Inflammation of the paranasal sinuses, or sinusitis, can be not only against the background of long-term rhinitis or chronic bacterial infection of the sinuses. The paranasal sinuses can become inflamed due to a sharp drop in air pressure in which a person is located. In addition, in the presence of barotrauma, aerootitis, pneumothorax, and emphysema may occur. Symptoms of sinusitis with a sharp change in pressure are experienced by pilots, caisson workers and divers.

Mechanism of occurrence of symptoms of sinusitis in barotrauma

The symptoms of sinusitis appear due to an imbalance between the air pressure in the paranasal sinus and in the external environment. When atmospheric pressure rises,  inside the sinus, the pressure is relatively low. This contributes to the accumulation of exudate and blood in the sinus. When the pressure in the external environment drops, then inside the sinus it turns out to be increased, and the walls of the sinus can be injured. The pressure difference in any case injures the walls of the sinus and disrupts the blood supply in it. From this, inflammatory processes develop, which is called aerosinusitis. With the development of aerosinusitis, it can be complicated by purulent sinusitis.

What are the symptoms of sinusitis in barotrauma?

Aerosinusitis is often bilateral. Symptoms of sinusitis are characterized by intense headache in the area of ​​localization of the affected sinuses. Pain in aerosinusitis can radiate or be diffuse. The main symptom of sinusitis with pressure drop – feeling of fullness and heaviness in the affected sinus. Patients with aerosinusitis complain of nasal congestion and difficulty in nasal breathing.

An increase in body temperature and the appearance of a yellow-green discharge from the nose indicates the addition of a bacterial infection. Most often the symptoms of sinusitis are present in the frontal and maxillary sinuses.

Diagnosis and treatment of symptoms of sinusitis due to barotrauma

kakie-simptomy-sinusita-provotsiruet-barotravmaThe most important thing in diagnosing sinusitis is taking an anamnesis specifying the type of activity and leisure preferences of the patient. On examination, you can see the expansion of the skin capillaries in the area of ​​the affected sinuses. With rhinoscopy, there is swelling and redness of the mucosa, the presence of discharge from the affected sinuses. On the X-ray, you can see and determine the level of fluid. If aerosinusitis is suspected in combination with aerootitis, audiometry is performed.

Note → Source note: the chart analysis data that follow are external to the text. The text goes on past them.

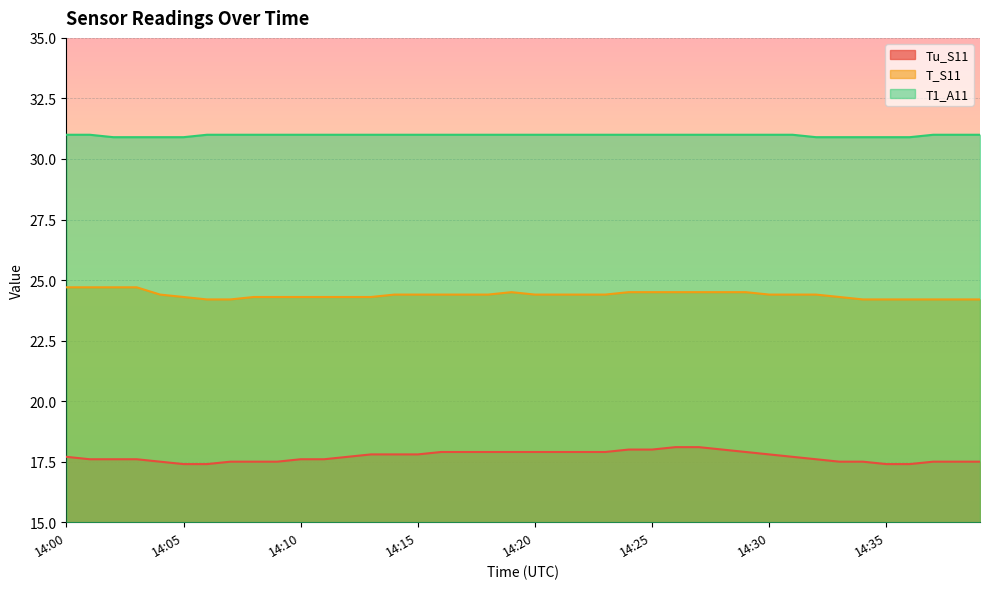

What is the maximum value shown in the chart?

31.0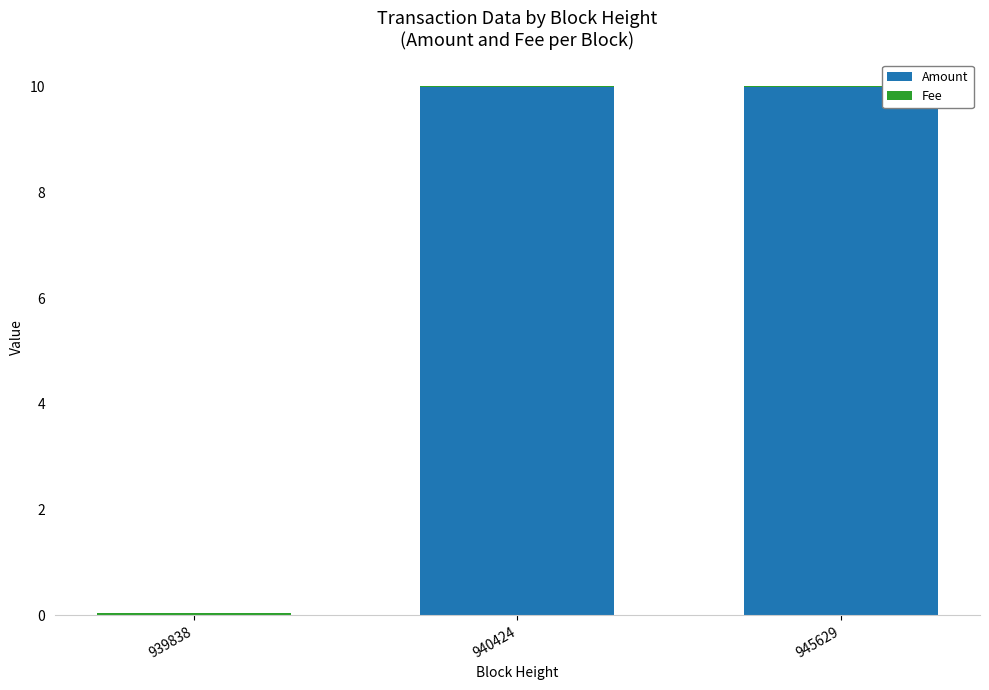

How many categories are shown in the chart?

3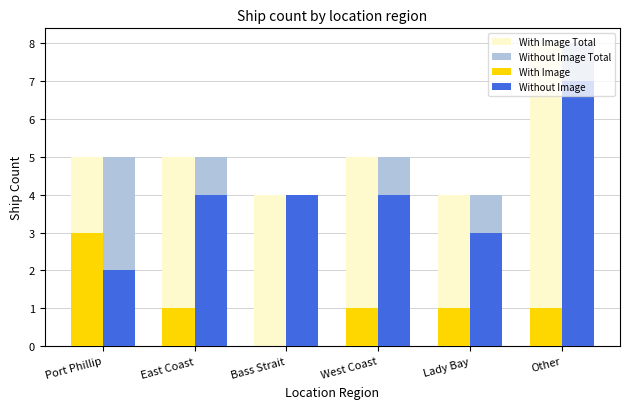

What is the total value across all series at Bass Strait?

12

During the treatment of sinusitis, the main goal is to relieve swelling of the mucous membrane, restore the patency of the sinuses and its normal drainage. To do this, drain and wash the sinuses using the "cuckoo" method; or evacuate the contents with a catheter.

For the duration of the treatment of symptoms of sinusitis, the patient should be removed from work with a sharp drop in pressure. When a secondary bacterial infection is attached, antibacterial drugs are prescribed. In most cases, conservative therapy is sufficient for recovery. In situations in which drainage and flushing is not possible, there is a risk of an abscess or purulent meningitis. In such cases, surgical intervention is indicated.